The residents of Jonestown put on a great display of communal harmony to welcome Congressman Ryan and his companions on their arrival, and Jim Jones assured the visitors that, contrary to the Concerned Relatives’ reports, all members of the Peoples Temple were free to leave the organization and Guyana any time they liked. That claim lost all credibility the next day when one of the reporters received a note from a Jonestown resident asking for help in escaping. A total of sixteen Peoples Temple escapees left for the airstrip with the Ryan party that morning. As they emerged from the truck to board the two planes that were waiting there for them, they were ambushed by a handful of Jim Jones’s gunmen. Congressman Ryan, an escaped resident of Jonestown, and three members of the media were killed. The rest of the group suffered severe injuries.

That horror was only the beginning of the unspeakable Jonestown tragedy on November 18, 1978. Jim Jones was well aware that international law enforcement would demand justice for the murders and attempted murders he’d ordered at the airstrip. He also knew that the Peoples Temple could never survive the inevitable impending media scrutiny. And so he gathered the residents of Jonestown in the community center and announced that the time had come for the mass exodus

 

 

 

 

 

 

 

from this evil world they’d prepared for as part of their commitment to him, their messiah, their Second Coming of Christ—in other words, he ordered the “revolutionary suicide” of every member of the Peoples Temple, from the elderly to the helpless children and infants. Most drank Kool-Aid spiked with cyanide and various tranquilizers. Jim Jones took a far easier way out, with a self-inflicted gunshot wound to his head. In the end, solely on his orders, more than nine hundred residents of Jonestown and five people at the nearby Guyana airstrip lost their lives that day. It’s hard to imagine that the nuclear holocaust he warned against with such fervor would have been worse than the cruel deaths the membership of the Peoples Temple suffered at the hands of the man to whom they literally entrusted their lives.

The Branch Davidians

In the early nineteenth century, a man named William Miller founded a group called the Millerites. Among other things, the Millerites predicted that the end of the world, heralded by the Second Coming of Jesus Christ, would occur on October 22, 1844.
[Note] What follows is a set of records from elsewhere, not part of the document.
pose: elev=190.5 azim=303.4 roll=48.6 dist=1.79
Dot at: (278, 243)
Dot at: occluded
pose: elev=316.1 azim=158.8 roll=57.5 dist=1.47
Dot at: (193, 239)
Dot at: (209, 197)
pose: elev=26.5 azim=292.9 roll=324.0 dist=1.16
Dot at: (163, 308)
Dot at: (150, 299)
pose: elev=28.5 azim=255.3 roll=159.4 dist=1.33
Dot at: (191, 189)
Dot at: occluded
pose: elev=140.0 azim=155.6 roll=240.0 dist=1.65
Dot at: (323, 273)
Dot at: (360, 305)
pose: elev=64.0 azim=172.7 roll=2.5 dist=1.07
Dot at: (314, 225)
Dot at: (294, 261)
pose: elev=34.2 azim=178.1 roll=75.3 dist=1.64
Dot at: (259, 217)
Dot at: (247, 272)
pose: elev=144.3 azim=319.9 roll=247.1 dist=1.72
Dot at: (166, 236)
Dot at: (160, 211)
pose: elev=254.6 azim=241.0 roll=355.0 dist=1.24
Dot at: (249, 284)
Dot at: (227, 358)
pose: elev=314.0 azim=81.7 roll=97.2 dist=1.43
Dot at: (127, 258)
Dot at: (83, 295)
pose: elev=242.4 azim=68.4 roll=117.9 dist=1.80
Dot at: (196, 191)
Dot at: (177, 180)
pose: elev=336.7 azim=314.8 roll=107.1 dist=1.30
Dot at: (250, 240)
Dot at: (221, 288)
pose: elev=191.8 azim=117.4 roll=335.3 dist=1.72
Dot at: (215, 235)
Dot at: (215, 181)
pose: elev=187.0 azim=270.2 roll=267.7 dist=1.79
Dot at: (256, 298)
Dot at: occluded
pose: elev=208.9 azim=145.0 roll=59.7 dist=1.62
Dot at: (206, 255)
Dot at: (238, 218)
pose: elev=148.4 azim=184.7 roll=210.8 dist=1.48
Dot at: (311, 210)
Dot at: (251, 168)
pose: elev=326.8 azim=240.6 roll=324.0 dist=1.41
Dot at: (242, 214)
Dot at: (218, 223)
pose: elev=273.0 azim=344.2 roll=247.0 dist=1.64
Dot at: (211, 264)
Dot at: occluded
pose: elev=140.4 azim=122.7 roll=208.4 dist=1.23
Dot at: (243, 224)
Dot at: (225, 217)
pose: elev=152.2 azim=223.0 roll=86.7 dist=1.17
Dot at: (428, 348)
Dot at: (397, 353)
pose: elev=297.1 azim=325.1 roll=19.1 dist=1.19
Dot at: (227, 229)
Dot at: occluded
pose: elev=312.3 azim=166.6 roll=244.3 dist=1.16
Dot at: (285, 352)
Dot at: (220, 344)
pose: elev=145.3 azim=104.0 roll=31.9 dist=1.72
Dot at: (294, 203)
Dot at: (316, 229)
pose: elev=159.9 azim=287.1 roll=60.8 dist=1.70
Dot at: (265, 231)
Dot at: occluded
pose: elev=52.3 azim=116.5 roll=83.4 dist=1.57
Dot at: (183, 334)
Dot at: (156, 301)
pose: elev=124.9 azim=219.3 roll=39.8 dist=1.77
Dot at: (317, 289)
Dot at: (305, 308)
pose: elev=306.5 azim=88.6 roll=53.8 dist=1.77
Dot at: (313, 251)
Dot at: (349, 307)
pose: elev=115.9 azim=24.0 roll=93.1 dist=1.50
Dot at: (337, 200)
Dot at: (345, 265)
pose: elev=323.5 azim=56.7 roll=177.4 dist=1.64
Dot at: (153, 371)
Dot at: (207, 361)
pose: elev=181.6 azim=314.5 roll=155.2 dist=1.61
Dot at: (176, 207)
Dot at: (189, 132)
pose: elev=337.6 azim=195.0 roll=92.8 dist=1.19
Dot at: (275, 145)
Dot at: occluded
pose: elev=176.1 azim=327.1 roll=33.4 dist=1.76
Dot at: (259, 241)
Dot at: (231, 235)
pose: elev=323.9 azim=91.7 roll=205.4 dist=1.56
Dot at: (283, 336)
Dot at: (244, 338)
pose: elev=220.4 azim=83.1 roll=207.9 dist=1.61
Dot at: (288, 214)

When that date came and went fairly uneventfully, October 22, 1844, came to be known to the Millerites, understandably, as the Great Disappointment.

The Millerites picked several more end-of-the-world dates, all based on their interpretation of certain biblical passages. When those dates proved to be as meaningless as had October 22, 1844, the membership of the Millerites declined significantly. Several members, though, persisted in their basic belief in an imminent, ultimate battle between good and evil and in the Second Coming of Christ. In 1863 they formed the Seventh-day Adventists, most definitely a church as opposed to a cult, and still thriving, with a current membership of more than twelve million worldwide.